The memories of childhood have their own
significance in one’s life. As one grows up, one feels more and more attached
with his childhood, the best period of a man’s life. A child has no worries,
anxieties or work. He is free from the dirty and filthy noise of worldly life.
His motto of life remains eat, drink and be merry. The charm of childhood
cannot be forgotten. These memories leave an everlasting impression on one’s
life.
Same is the case with me. When I recollect the days
of my childhood, I feel very much delighted; it was a pleasant period which I
spent in high spirits. In my childhood, I was carefree, having no worries at
all. I used to wander like a deer in the open fields enjoying the natural beauty
in the pastures.
There are certain incidents which are still fresh
in my memory. For instance, at the age of five, I got a severe attack of typhoid.

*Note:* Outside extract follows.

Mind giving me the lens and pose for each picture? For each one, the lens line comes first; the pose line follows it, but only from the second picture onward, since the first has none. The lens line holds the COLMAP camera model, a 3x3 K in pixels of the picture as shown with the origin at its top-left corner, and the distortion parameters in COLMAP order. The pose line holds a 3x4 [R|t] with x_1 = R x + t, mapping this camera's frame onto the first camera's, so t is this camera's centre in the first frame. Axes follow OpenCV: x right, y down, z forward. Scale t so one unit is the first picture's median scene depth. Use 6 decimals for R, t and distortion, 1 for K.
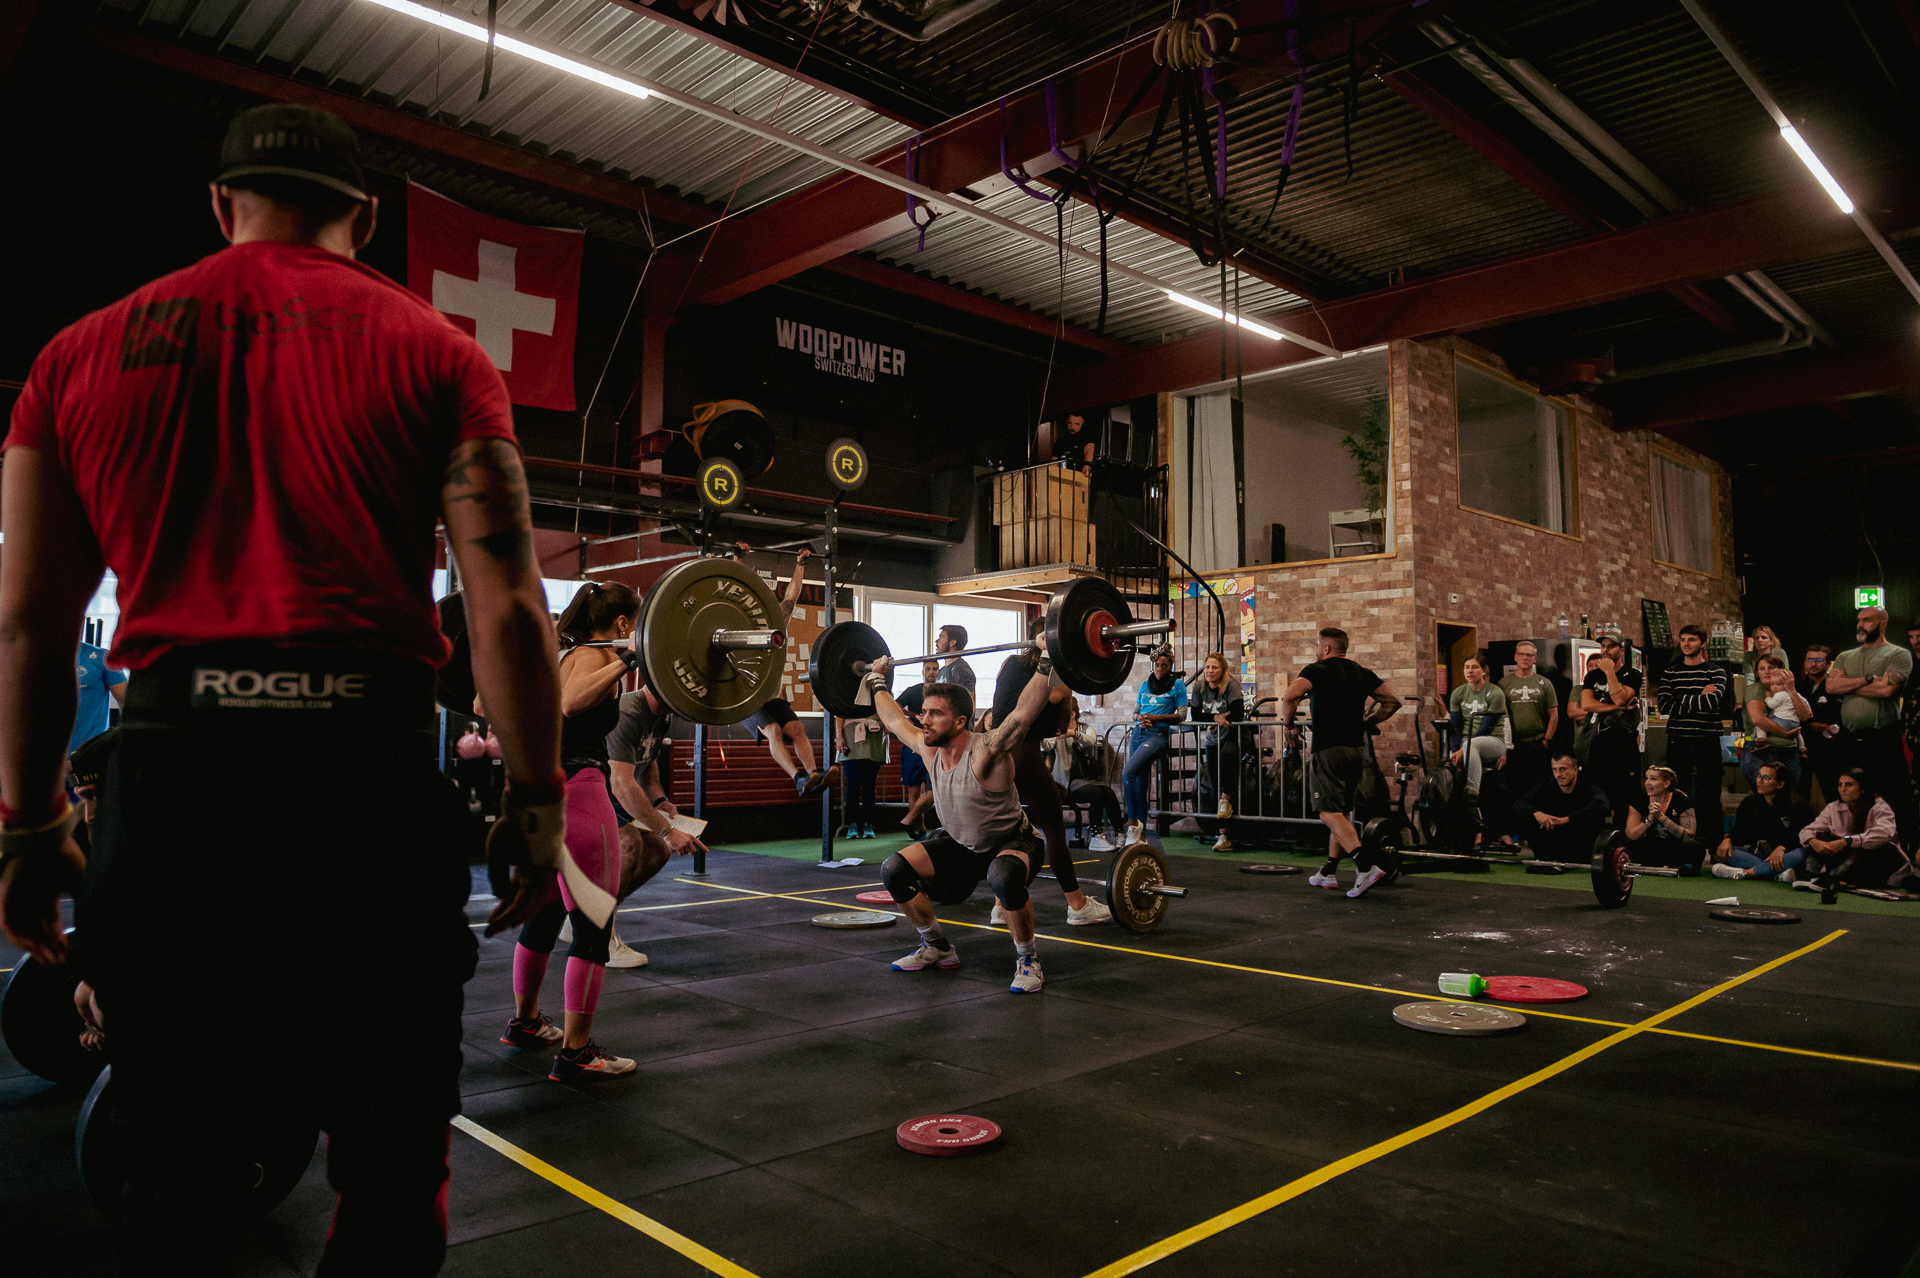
lens RADIAL K [[1306.6, 0, 960.0], [0, 1306.6, 639.0], [0, 0, 1]] dist [-0.045281, -0.005476]
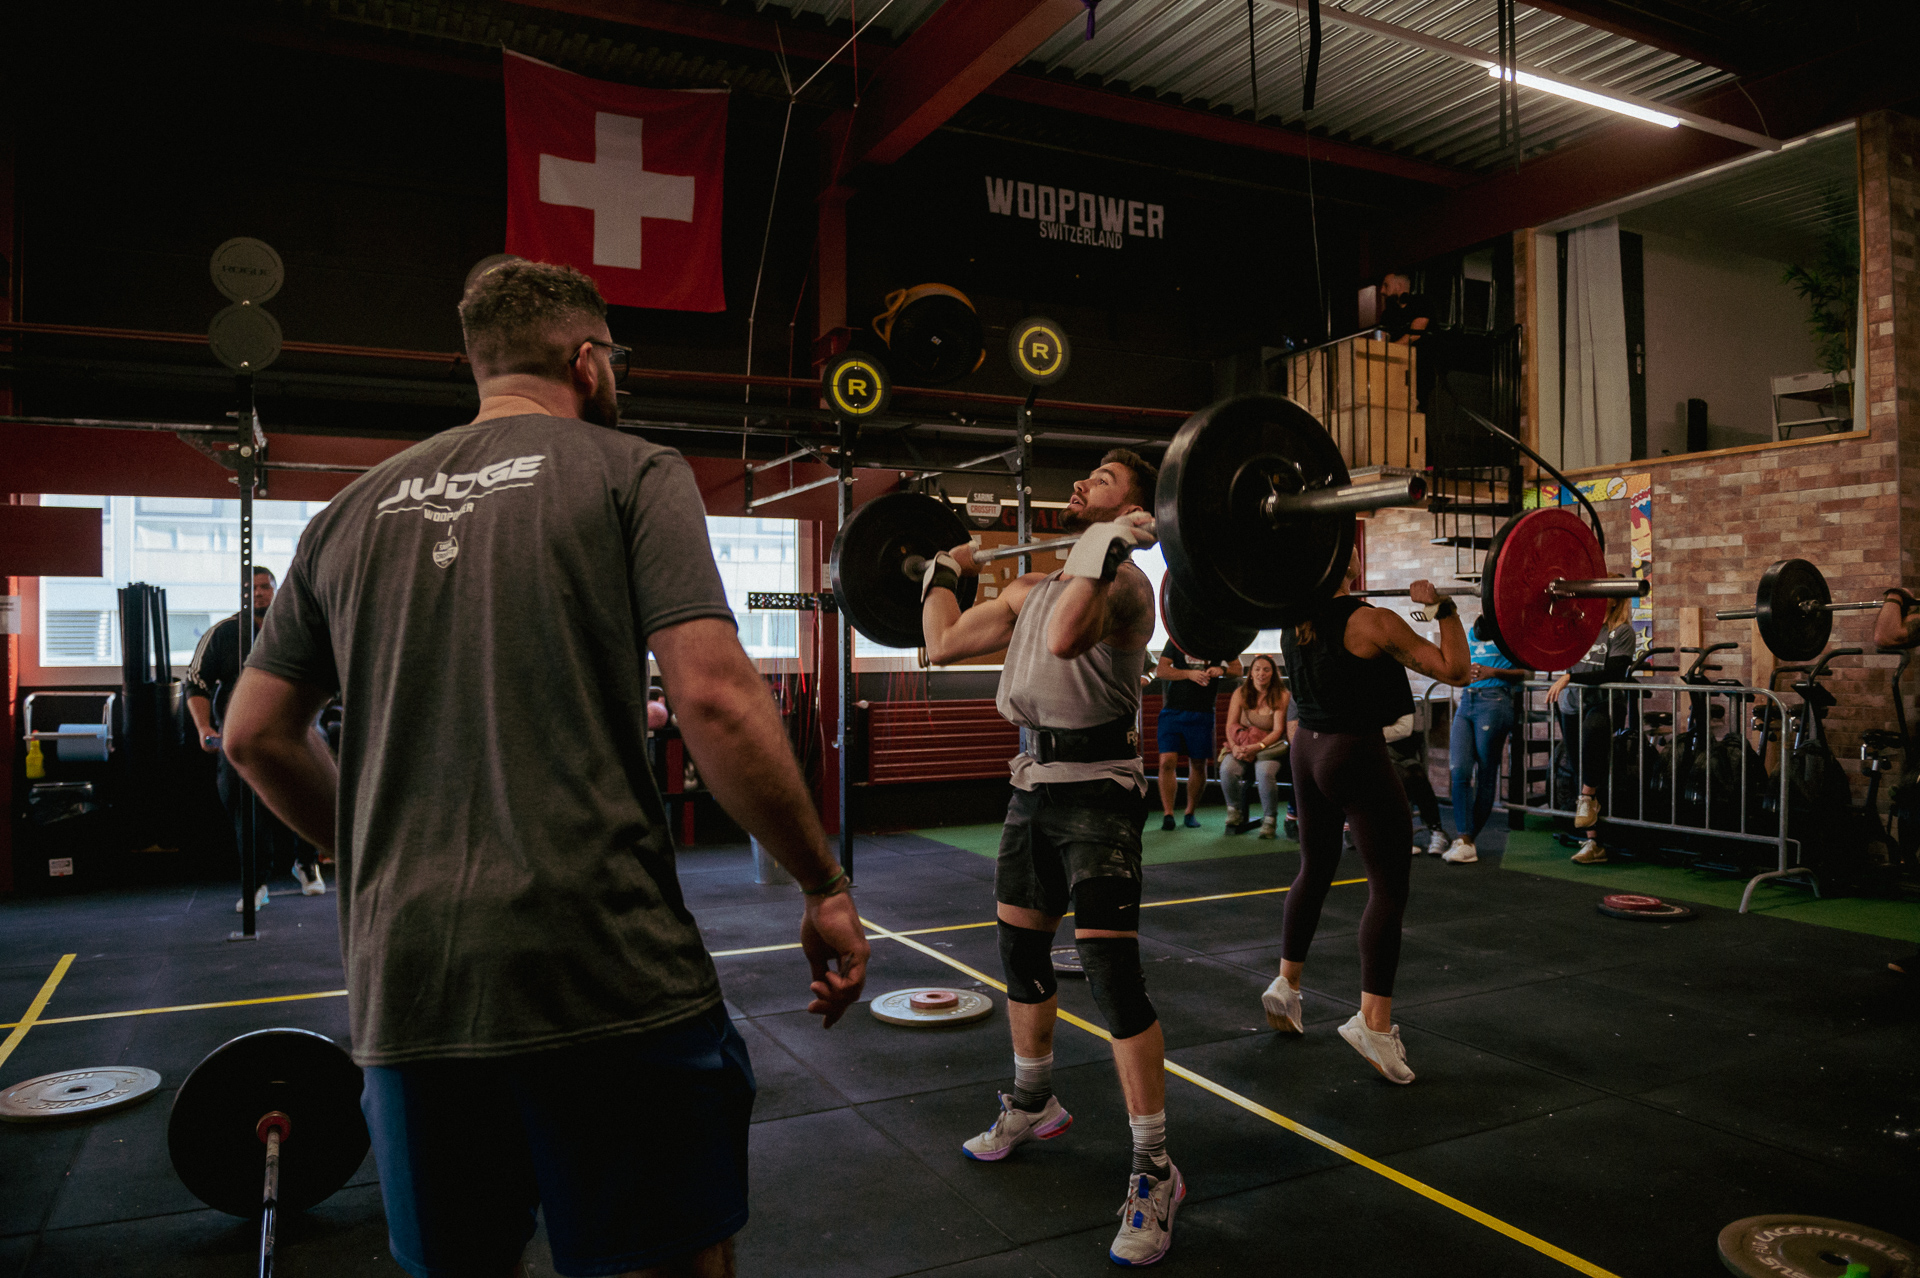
lens RADIAL K [[1306.6, 0, 960.0], [0, 1306.6, 639.0], [0, 0, 1]] dist [-0.045281, -0.005476]
pose [[0.951185, -0.008655, -0.308501, 0.086378], [0.028937, 0.997704, 0.061229, -0.011807], [0.307263, -0.067167, 0.949251, 0.212026]]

In those days medical science was not so much advanced. In the absence of
proper diagnosis, I was reduced to a skeleton. After taking medicine for a
sufficiently long period, I was cured. The doctor advised me to go to some hill-station.
So, father took me to Murrree.
Once a juggler with two monkeys came to our street.

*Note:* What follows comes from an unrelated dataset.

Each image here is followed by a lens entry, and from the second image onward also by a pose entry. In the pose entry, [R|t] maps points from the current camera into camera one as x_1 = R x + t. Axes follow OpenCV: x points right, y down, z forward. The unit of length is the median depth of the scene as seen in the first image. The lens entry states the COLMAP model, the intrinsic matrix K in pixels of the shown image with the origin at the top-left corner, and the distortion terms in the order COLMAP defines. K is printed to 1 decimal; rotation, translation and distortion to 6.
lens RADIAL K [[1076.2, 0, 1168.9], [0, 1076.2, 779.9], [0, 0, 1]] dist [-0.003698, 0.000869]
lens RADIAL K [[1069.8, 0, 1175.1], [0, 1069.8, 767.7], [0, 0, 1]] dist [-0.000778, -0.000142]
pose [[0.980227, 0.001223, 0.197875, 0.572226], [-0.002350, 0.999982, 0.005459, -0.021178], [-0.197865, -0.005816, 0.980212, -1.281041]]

He showed monkey’s tricks which engaged our attention. The he-monkey fell in love
with the she-monkey. She monkey refused to marry the he-monkey. The he-monkey
went to his father-in-law’s house after wearing colorful dress. These were the
pranks which attracted me. I fully appreciated the tricks shown by the juggler.
Another incident which I still remember is swimming
experience. It was Sunday when I along with my friends went for picnic to river
Ravi. Some of us were expert swimmers, but unluckily I did not know how to
swim. My friends dived into the river and compelled me also to do the same.

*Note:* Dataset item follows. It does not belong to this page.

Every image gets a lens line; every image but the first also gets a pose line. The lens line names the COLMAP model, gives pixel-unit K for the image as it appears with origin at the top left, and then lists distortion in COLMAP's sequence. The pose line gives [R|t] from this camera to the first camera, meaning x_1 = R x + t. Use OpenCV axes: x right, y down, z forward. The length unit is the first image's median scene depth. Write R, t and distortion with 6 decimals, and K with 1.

Soon I was caught by the current of water and was carried away swiftly. There
was every possibility of my losing life, but due to the velour of one of my
friends, I was rescued from the current of water and was brought on the bank. I
was really very much grateful to him because he gave me a new life.
The memory of the days spent in my childhood is
still haunting my mind. Although I do wish that those days, full of pleasure,
may come back; yet I know that it is a thing of the past. Time is always on its
wings. I cannot enjoy those days again.
It is this period which has often been praised by
poets and writers. Recollecting past is to plunge ourselves in a state of
melancholy. Wordsworth, the immortal poet of England and a great worshipper of
Nature, describes in his poems, his childhood period which, to him as full of
pleasantries and pleasures, of joy and entertainment.
As I am growing in age, I feel greater attachment
and attraction for those days which I had spent in my childhood. I am certain
that my desire of enjoying childhood again will never be fulfilled because gone
are the good old days when I was a child.